La fiesta debía ser espléndida, como conviene a la
majestad de la corona. El canario, en su pequeña jaula
de oro, relampagueante al sol, fue llevado en hombros
de seis chambelanes sobre un palanquín de brocato de
Persia, adornado con diamantes y záfiros. La novia,
bellísima, bajo su amplio quitasol de seda de Bagdad,
marchaba precedida por dos pavos reales y escoltada
por quinientos jinetes de sangre azul.
El rey, desde lo alto del trono, bendijo la unión
con el mismo gesto severo con que se mostraba en sus
noches de triunfo, después de las batallas.

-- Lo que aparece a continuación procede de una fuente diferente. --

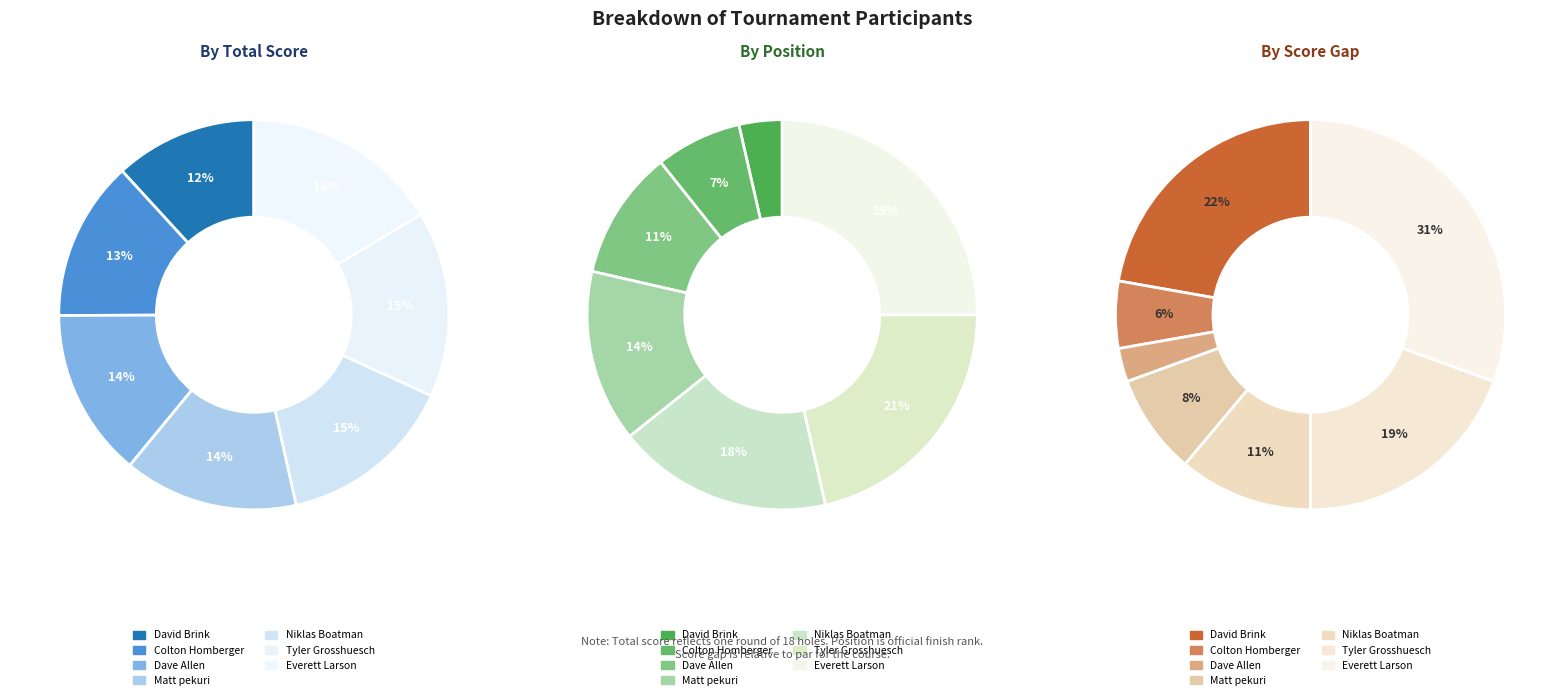

Is there a majority slice in this chart?

No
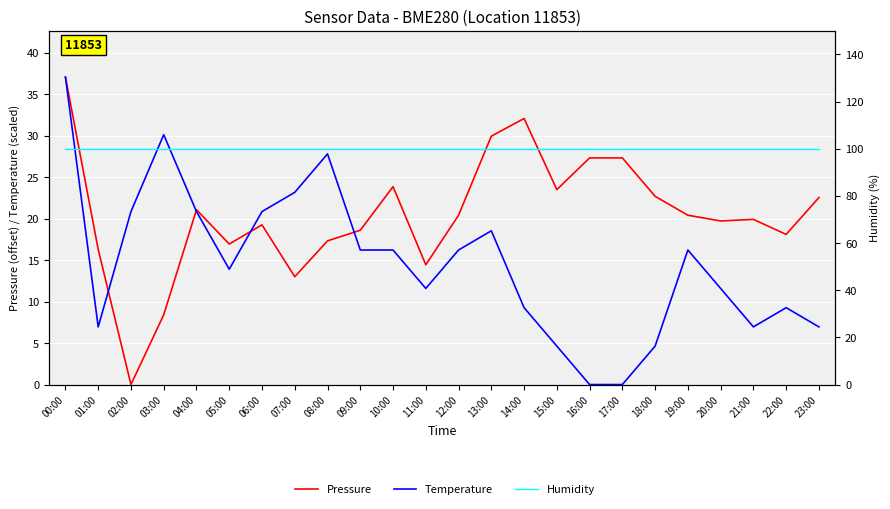

Which series changed the most between 03:00 and 18:00?

Temperature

Para algún
cortesano que hubiera tenido la mala ocurrencia de
sonreírse durante la ceremonia, habían puesto una horca
en los jardines de la casa real.
Después de la fiesta los novios fueron conducidos hasta
sus habitaciones entre los halagos y vítores de la muchedumbre. Por orden del rey colocáronse hasta mil centinelas
en los corredores que daban acceso a la cámara nupcial.
Al día siguiente, antes de resolver ningún asunto de
gobierno, el soberano mandó a sus ministros para ofrecer sus plácemes a los recién casados. Los mensajeros
regresaron mohínos, con la cabeza baja y los brazos
caídos a lo largo del cuerpo. El rey, desconcertado, y
sin atreverse a preguntar una palabra, envió el mismo
mensaje con su hijo mayor, pero el príncipe, a pesar de
su audacia, no se atrevió a volver con la contestación.
Entonces, fué el soberano en persona con el manto real
echado sobre los hombros, y blandiendo en la diestra
la vieja espada victoriosa.
Tres veces seguidas llamó a las puertas de la alcoba
y como no tuviera respuesta las echó abajo con sus
puños.
Cuál no sería su sorpresa, cuando notó que el lecho
de los desposados estaba intacto, la jaulita de oro del
canario un poco rota y las ventanas de las habitaciones
abiertas de par en par...
Alarmado, y temiendo una mala broma de la vieja
adivina amiga suya, asomóse al balcón para dominar con
la Vista hasta el lejano linde de la campaña.
Datante de él, a pocos metros de un pequeño rosal
literalmente enrojecido de rosas rojas, volaba una pareja
de canarios unida por los picos. A pesar de la distancia,
el rey pudo reconocer en la patita de uno de ellos la
ajorca de oro que el día antes regaló a la princesa»
pero los pájaros, con un ligero temblor de alas que no
llegaba a separar sus picos, volaron rápidamente, locos
de idilio a embalsamar sus besos con la fragancia de
las rosas color de sangre.
Desde entonces, en todos los bosques, parques,
arboledas, umbrías, calles y jardines de la comarca, se
colocó por orden del rey un edicto terrible que decía así:
"Pena de muerte a los cazadores de canarios".